Helen Mary Harrington Black Humbarger



February 11, 1912 - January 16, 2011
We all miss her already, but you couldn't wish for a better exit from the stage of life. This one-time director and college-level teacher of theatre kept us company all day long during our most recent family get-together on the farm. Dozing off as needed, and watching thoughtfully while awake, she seemed to kind of like it when a great-grandchild or grandchild or daughter would take up the spot left at the end of the couch next to her feet. I'm not clear on the events or the time line, but I know that not long after we all left, she stopped wanting any food, sleeping more and more often, and finally refusing water, too. This sort of a goodbye to life is a gentle exit, free from discomfort. It is not a rapid exit, allowing time for her children to return once more to keep her (and each other) company. Her "children" (all grown with children and grandchidren of their own) by her second marriage were also able to come and say goodbye.

Helen was married to my grandfather for over 50 years. She raised a son and three daughters. She did the sort of hosting and traveling expected of the wife of a professor in those days. When I went to Ohio Wesleyan, they were mostly at home in Ohio or at the farm in Indiana, and I have written before about how much they meant to me while I was there.

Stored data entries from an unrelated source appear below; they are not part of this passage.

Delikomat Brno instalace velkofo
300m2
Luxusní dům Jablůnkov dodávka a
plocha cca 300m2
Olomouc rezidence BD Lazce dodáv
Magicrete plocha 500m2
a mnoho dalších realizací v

I will link to an obituary when it is posted. Here it is: Obituary of Grandma Helen

I cannot post about Granma's passing without saying that the peace of mind and care she received in this past decade would not have been possible without the incredible sacrifice of time and energy on the part of her daughter, my youngest Aunt, Charlotte. Charlotte's care meant that Granma had both a trusted confidante and a highly trained personal nurse daily. It meant she could stay in a very nice assisted-living home even when dementia took a toll in the last few years. We didn't have to worry about Grandma with Charlotte at the wheel. I know we are all grateful for that.

Wednesday, January 12, 2011

I'm Awake

Tonight our quadrafire pellet stove malfunctioned and the ash box ignited. From the pattern of pellets in the ash box, my best guess is that the cleaning rod at the bottom of the crucible jammed partly open, causing the stove to attempt to light pellets, and feed pellets, continuously into the crucible. Smoldering pellets fell into the ashbox, and eventually there was way more fire in the stove than the stove could handle.

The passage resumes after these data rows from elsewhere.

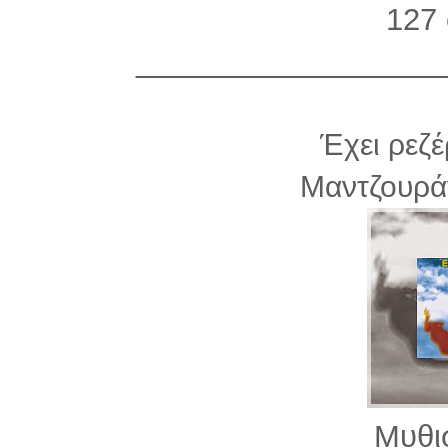
127 
__________________
Έχει ρεζέ
Μαντζουρά
Μυθι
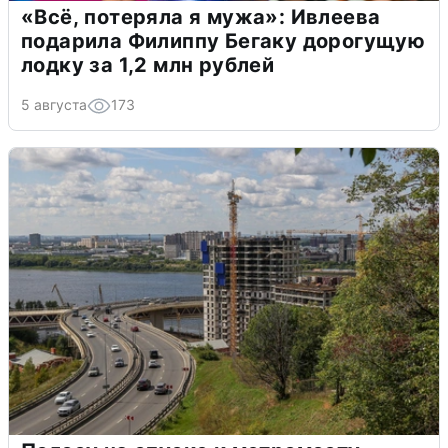
«Всё, потеряла я мужа»: Ивлеева
подарила Филиппу Бегаку дорогущую
лодку за 1,2 млн рублей
5 августа
173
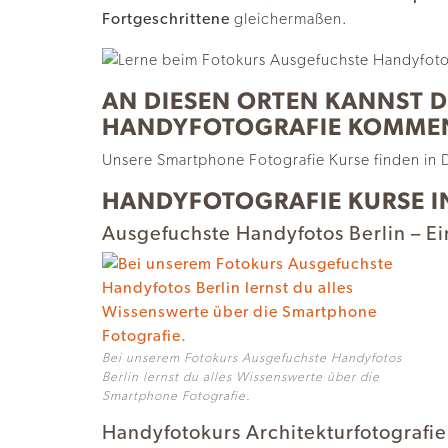
Fortgeschrittene
gleichermaßen.
AN DIESEN ORTEN KANNST D
HANDYFOTOGRAFIE KOMME
Unsere Smartphone Fotografie Kurse finden in 
HANDYFOTOGRAFIE KURSE IN
Ausgefuchste Handyfotos Berlin – Ei
Bei unserem Fotokurs Ausgefuchste Handyfotos
Berlin lernst du alles Wissenswerte über die
Smartphone Fotografie.
Handyfotokurs Architekturfotografie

Eventually the whole house would have filled with smoke. I suppose the consequences of that could have been pretty devastating.

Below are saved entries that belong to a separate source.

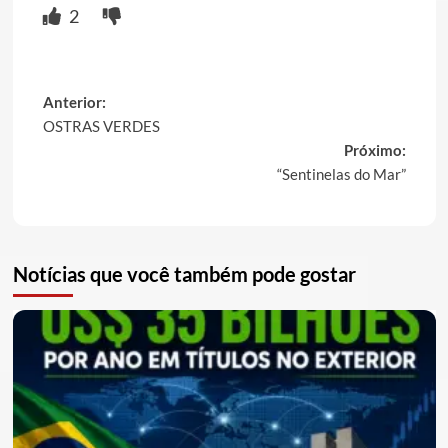
2
Post
Anterior:
OSTRAS VERDES
navigation
Próximo:
“Sentinelas do Mar”
Notícias que você também pode gostar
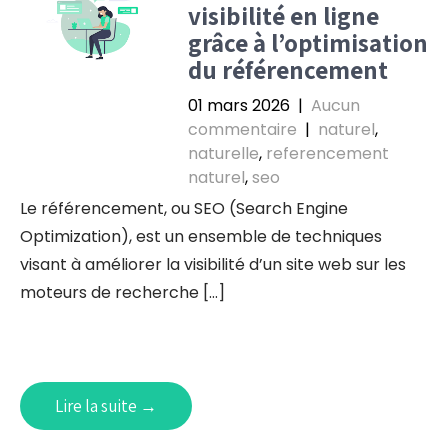
visibilité en ligne
grâce à l’optimisation
du référencement
01 mars 2026
|
Aucun
commentaire
|
naturel
,
naturelle
,
referencement
naturel
,
seo
Le référencement, ou SEO (Search Engine
Optimization), est un ensemble de techniques
visant à améliorer la visibilité d’un site web sur les
moteurs de recherche […]
Lire la suite →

But it was okay because both of our smoke alarms have working batteries. I woke up and ran downstairs, took about a minute to assess the problem, followed my instincts or inspiration and got the stove to stop fanning the flames, got Chris up to help me, he opened the basement doors, and using my two best oven mitts, I got the ashbox out the garage doors and tossed the whole thing in the snow. Even with the oven mitts, that thing was hot.

Then I went back inside closed all the doors against the billowing smoke, and going back around out the front door, grabbed a shovel and piled snow on the smoking ash box. We're probably going to need a new ash box.

At this point the whole house still stinks of smoke and that acrid burning plastic smell. I think that's the exterior trim on the stove.

The front door is wide open, the back door wide open, some of the windows wide open.

Here's what I learned: the kids can sleep right through the blaring smoke alarms. I won't stay out past their bedtime without an adult babysitter who is going to stay up.

For years I've worried that in the event of a fire I wouldn't be able to wake my deep sleeping husband. Turns out he wakes right up the moment I say softly to him, in a certain tone of voice, "I need your help." Maybe that's the Spirit. Maybe that's 15 years of marriage. Probably a combination of both. All I know is I've hollared at him when a sick little boy was puking all over the place and he woke not knowing his own name.

Ugh. The smell is awful. I wonder if I should get out fans. It's been an hour now and I definitely want to go to sleep. Think I will go check the perimeter, the ash box, and if everything looks okay, start closing windows and doors and head back to bed.